◆ EXERCISE ◆
Report how many lines in the entries below hold the word "André". Your answer is that number alone.
+++ DATASET CONTENT +++
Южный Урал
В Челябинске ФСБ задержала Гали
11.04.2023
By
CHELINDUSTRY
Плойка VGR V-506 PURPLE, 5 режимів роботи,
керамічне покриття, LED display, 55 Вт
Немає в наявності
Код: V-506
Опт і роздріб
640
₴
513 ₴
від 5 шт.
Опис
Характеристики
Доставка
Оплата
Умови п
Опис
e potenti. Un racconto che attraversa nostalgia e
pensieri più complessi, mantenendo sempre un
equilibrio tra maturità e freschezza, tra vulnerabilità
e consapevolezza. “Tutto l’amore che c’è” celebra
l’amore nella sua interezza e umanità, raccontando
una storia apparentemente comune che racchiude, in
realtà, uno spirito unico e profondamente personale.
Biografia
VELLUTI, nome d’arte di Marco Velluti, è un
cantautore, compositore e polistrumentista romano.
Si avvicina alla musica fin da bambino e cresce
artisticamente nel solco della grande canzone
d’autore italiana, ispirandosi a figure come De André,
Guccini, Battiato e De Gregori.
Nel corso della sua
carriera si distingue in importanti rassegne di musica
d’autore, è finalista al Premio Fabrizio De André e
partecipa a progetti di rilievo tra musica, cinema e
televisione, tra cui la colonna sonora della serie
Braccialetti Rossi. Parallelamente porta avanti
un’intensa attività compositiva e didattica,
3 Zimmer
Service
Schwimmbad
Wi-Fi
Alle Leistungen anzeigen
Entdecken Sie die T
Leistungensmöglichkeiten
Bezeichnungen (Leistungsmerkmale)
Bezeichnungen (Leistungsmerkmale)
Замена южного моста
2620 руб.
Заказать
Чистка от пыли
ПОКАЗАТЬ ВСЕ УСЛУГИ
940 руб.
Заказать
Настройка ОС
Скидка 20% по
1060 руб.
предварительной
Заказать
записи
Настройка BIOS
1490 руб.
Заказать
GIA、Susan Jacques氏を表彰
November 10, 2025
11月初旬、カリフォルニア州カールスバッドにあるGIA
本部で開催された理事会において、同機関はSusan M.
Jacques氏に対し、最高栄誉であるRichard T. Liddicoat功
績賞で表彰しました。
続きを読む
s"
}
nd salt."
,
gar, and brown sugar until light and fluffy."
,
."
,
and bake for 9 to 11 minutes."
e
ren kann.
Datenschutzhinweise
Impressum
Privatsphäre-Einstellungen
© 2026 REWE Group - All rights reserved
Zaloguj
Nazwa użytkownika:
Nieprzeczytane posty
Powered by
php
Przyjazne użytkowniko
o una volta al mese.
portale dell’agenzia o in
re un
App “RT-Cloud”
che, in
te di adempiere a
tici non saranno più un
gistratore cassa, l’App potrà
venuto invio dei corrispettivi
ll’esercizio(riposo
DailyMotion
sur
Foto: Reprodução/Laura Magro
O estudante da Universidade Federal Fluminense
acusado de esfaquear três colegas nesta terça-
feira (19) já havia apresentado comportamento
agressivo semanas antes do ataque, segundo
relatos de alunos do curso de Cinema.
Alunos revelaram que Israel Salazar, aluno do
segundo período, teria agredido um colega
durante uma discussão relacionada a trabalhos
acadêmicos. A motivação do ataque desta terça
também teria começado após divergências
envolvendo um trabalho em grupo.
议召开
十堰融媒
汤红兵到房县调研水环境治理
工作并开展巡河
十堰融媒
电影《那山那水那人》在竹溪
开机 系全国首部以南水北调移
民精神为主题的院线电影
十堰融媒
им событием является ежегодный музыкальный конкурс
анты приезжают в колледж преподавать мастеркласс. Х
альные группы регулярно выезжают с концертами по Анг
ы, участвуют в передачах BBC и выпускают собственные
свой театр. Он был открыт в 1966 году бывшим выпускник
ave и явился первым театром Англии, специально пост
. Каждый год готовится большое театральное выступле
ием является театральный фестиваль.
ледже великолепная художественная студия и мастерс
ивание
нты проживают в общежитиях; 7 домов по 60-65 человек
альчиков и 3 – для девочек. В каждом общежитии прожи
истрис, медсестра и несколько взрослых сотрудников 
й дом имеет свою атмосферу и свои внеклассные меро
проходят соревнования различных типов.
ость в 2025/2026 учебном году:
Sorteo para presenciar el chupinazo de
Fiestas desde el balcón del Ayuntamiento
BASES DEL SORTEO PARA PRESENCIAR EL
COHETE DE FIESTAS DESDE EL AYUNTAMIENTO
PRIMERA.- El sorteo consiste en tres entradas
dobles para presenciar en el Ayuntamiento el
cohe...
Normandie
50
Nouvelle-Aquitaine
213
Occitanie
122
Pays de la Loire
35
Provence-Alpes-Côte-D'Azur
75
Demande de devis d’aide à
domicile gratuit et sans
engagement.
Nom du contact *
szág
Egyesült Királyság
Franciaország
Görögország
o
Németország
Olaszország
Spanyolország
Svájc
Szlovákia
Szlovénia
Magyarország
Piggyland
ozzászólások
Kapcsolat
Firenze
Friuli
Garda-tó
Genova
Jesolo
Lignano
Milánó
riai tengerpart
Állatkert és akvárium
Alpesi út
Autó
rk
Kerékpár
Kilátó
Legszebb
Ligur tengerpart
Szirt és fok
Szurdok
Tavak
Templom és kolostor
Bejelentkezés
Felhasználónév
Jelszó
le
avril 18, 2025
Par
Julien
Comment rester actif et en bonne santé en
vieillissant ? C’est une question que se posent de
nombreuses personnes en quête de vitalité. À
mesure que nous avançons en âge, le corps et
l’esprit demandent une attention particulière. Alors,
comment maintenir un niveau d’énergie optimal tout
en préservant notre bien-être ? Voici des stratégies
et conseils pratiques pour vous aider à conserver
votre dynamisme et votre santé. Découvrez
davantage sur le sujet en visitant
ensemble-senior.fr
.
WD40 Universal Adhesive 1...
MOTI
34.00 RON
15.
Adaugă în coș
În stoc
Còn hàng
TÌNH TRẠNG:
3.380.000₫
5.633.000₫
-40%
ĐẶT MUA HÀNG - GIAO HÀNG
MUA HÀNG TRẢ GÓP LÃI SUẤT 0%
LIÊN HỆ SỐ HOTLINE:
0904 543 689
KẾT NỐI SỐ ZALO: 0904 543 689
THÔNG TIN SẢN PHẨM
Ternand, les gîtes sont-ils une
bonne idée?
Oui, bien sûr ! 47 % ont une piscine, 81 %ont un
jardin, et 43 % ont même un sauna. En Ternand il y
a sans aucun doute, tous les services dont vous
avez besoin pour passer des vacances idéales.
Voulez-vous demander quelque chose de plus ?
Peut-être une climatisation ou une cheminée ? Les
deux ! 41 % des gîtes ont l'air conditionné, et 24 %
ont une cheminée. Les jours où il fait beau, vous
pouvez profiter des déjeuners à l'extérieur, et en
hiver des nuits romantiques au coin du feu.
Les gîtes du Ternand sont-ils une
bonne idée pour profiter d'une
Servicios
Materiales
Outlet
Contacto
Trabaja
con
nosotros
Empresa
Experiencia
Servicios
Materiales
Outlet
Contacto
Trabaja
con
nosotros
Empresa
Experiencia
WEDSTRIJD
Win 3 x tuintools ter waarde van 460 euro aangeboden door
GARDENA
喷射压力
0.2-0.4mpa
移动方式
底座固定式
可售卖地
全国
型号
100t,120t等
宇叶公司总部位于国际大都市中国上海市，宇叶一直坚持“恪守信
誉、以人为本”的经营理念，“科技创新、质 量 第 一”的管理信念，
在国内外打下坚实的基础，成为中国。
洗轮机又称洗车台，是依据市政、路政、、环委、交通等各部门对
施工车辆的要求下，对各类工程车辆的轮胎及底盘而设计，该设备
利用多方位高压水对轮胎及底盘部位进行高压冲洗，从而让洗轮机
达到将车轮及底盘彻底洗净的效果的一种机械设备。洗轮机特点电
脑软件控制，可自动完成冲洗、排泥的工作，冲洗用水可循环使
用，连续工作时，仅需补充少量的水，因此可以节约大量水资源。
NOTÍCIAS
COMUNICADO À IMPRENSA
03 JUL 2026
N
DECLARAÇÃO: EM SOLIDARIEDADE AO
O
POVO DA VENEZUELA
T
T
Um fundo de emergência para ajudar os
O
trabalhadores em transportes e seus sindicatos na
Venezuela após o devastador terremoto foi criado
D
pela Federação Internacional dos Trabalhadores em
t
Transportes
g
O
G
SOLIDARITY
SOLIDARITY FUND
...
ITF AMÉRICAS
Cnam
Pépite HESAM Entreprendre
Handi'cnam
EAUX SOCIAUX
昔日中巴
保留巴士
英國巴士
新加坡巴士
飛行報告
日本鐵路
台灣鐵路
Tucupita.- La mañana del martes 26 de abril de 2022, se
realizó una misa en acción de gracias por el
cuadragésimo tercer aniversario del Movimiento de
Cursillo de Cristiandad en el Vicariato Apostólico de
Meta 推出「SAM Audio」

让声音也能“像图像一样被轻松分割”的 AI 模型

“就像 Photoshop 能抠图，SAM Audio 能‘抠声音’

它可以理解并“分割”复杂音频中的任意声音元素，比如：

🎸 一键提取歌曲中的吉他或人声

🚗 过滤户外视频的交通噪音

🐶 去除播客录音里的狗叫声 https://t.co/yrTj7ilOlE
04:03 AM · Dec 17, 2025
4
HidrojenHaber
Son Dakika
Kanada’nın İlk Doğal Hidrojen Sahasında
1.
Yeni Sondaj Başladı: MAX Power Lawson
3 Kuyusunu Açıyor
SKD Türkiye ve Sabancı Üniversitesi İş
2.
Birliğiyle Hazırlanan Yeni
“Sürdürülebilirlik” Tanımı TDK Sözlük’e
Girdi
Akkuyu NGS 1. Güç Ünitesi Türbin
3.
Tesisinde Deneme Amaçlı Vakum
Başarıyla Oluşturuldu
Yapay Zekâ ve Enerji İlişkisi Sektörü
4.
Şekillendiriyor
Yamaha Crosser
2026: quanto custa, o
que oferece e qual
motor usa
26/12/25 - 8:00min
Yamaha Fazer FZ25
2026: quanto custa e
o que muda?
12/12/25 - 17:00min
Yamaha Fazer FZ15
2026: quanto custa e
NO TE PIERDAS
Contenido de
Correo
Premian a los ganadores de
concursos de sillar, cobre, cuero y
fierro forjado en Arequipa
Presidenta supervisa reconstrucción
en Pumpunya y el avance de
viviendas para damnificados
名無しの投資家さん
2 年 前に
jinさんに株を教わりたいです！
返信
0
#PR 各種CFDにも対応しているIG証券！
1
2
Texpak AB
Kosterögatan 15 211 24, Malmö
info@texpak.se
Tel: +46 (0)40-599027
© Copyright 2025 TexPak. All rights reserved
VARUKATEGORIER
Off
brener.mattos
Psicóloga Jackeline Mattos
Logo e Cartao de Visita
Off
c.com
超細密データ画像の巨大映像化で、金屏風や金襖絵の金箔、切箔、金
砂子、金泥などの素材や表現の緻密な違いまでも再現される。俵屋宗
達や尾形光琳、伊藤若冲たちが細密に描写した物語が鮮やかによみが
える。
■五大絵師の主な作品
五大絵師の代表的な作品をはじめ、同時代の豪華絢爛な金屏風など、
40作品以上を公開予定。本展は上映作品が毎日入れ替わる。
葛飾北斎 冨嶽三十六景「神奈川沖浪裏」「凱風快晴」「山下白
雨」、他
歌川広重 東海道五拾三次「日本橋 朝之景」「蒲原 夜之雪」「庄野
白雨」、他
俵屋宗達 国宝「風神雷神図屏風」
+++
◆ EXERCISE RESULT ◆
2